App helps farmers make the most of their corn harvest
A new tool developed at the University of Wisconsin–Madison could save farmers time and money during the fall feed-corn harvest and make for more content, productive cows year-round.
The innovation isn’t a physical farm implement, but a smartphone app. With just a handful of harvested corn, the app allows farmers to gauge — without leaving the field — the effectiveness of their harvesting machinery so that they can achieve the highest-quality cracked corn.
Cracking corn breaks up the tough outer kernel, exposing the nutritious starch inside.
“Cracked corn makes the feed easier to digest, so cows can produce more milk,” says Brian Luck, an assistant professor of biological systems engineering at UW–Madison and a specialist with the University of Wisconsin Extension.
Excellently cracked corn can boost milk production by up to two pounds (or, about a quart) per cow per day, according to studies conducted in UW–Madison’s Dairy Science Department.
Harvest machinery cracks corn by passing pieces of plant material between two grinding roller-wheels. Wear and tear on the machine can make it less effective, and some fields of corn resist cracking more than others.
Farmers can fine-tune their harvests to a certain extent by controlling the width of the gap between the wheels: Narrower spaces squeeze kernels more strongly, but also slow down the equipment — and thus, the harvest; wider gaps allow the machines to move faster, but risk leaving too many kernels intact.

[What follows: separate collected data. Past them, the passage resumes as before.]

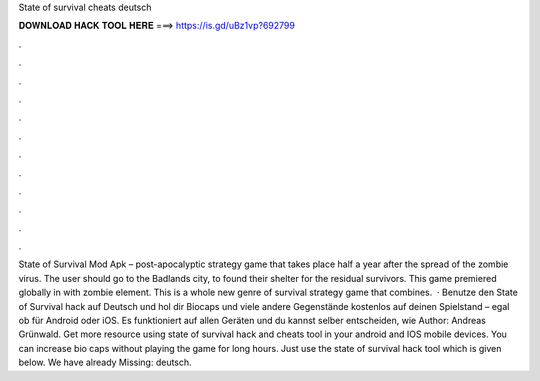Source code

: State of survival cheats deutsch

𝐃𝐎𝐖𝐍𝐋𝐎𝐀𝐃 𝐇𝐀𝐂𝐊 𝐓𝐎𝐎𝐋 𝐇𝐄𝐑𝐄 ===> https://is.gd/uBz1vp?692799

.

.

.

.

.

.

.

.

.

.

.

.

State of Survival Mod Apk – post-apocalyptic strategy game that takes place half a year after the spread of the zombie virus. The user should go to the Badlands city, to found their shelter for the residual survivors. This game premiered globally in with zombie element. This is a whole new genre of survival strategy game that combines.  · Benutze den State of Survival hack auf Deutsch und hol dir Biocaps und viele andere Gegenstände kostenlos auf deinen Spielstand – egal ob für Android oder iOS. Es funktioniert auf allen Geräten und du kannst selber entscheiden, wie Author: Andreas Grünwald. Get more resource using state of survival hack and cheats tool in your android and IOS mobile devices. You can increase bio caps without playing the game for long hours. Just use the state of survival hack tool which is given below. We have already Missing: deutsch.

“The problem is, when the harvester goes through the field, there’s no way for farmers to tell how well they cracked the kernels,” says Luck.
Even though farmers can easily recognize whole, uncracked corn kernels in their harvest, it’s almost impossible for them to tell at a glance what percentage of the cracked corn is just right. After the harvest, farmers send samples of their corn to commercial labs that dry and pass the grain through nine shaking and rotating sieves of varying sizes in a large proprietary contraption that eventually returns a number for the overall corn silage processing score.
And that score determines the corn’s value as animal feed.
If 70 percent of the cracked corn fits through a hole the width of a standard drinking straw, then the corn receives an excellent score—fit for a dairy cow’s feast.
Unfortunately for many farmers, the lab results yield merely adequate, or even poor, scores, meaning they must feed their cows much more grain every day to meet nutritional requirements.
The smartphone app is a convenient and accurate in-the-field alternative to after-the-fact processing scores. While farmers don’t have access to lab equipment on their tractors, most do carry smartphones in their pockets—and those small devices pack more than enough computational muscle to measure corn kernels.
“We wanted to develop a product that would help the people of Wisconsin,” says Rebecca Willett, an associate professor of electrical and computer engineering at UW–Madison and Luck’s collaborator on the project. “The app is very efficient and fast; you get a response almost immediately. Producers can even use it throughout their fields to adapt to changing field conditions. Because it uses so little power, repeated use does not drain their batteries.”
To use the app, farmers merely spread out a small sample of corn, set down a coin to calibrate for pixel size, and snap a photo with their phones. Image-processing algorithms then calculate kernel-processing scores right there in the field, instead of weeks after the harvest at an external lab.
Based on kernel processing scores and summary statistics from the app, farmers can fine-tune their machinery on the spot — rather than develop contingency plans after the harvest is well over. And initial results suggest that the scores returned from the app align very closely with official results from commercial corn silage processing score evaluations.
The app gives farmers information that frees them from the uncertain trade-off between creeping through the corn rows slowly to thoroughly pulverize every last piece of plant material or speeding up the process at the risk of harvesting an entire silo’s worth of lower value feed corn. “It all comes down to data,” says Luck. “How much data can people gather to assess their operations and maximize efficiency?”
The project was funded initially by a grant from the Midwest Forage Association. Luck and Willett recently received funding through the Ira and Ineva Reilly Baldwin Wisconsin Idea Endowment at UW–Madison to fine-tune the app and ready it for download in August 2017. The Baldwin funding also will enable them to produce a UW Science Narrative video for farmers and the broader Wisconsin population that highlights the app and the benefits of using it.